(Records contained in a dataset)
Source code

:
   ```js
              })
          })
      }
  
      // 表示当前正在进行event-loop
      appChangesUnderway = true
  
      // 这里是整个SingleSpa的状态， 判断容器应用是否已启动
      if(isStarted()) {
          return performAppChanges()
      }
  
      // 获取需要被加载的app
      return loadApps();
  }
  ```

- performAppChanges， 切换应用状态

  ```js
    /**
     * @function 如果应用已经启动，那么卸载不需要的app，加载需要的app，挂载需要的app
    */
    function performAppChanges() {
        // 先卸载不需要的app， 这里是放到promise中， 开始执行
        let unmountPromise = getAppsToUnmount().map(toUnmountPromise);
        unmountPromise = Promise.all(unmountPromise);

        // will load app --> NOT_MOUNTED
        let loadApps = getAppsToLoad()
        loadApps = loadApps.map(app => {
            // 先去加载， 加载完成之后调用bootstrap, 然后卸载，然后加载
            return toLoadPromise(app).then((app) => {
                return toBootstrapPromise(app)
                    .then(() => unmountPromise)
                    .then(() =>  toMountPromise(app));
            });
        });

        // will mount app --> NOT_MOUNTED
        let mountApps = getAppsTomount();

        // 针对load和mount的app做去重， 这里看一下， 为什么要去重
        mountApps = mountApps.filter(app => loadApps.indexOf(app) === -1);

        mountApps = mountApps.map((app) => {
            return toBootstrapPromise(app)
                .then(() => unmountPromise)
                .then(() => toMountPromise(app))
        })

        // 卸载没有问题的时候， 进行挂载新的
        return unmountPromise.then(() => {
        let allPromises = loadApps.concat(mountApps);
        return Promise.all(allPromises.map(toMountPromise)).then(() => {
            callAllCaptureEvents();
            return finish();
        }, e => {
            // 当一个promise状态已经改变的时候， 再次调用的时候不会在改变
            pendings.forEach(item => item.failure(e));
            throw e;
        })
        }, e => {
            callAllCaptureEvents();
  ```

WHAT IS REQUIRED: Which lines of the data include the word "then"? Copy each one.

RESPONSE BELOW:
            return toLoadPromise(app).then((app) => {
                    .then(() => unmountPromise)
                    .then(() =>  toMountPromise(app));
                .then(() => unmountPromise)
                .then(() => toMountPromise(app))
        return unmountPromise.then(() => {
        return Promise.all(allPromises.map(toMountPromise)).then(() => {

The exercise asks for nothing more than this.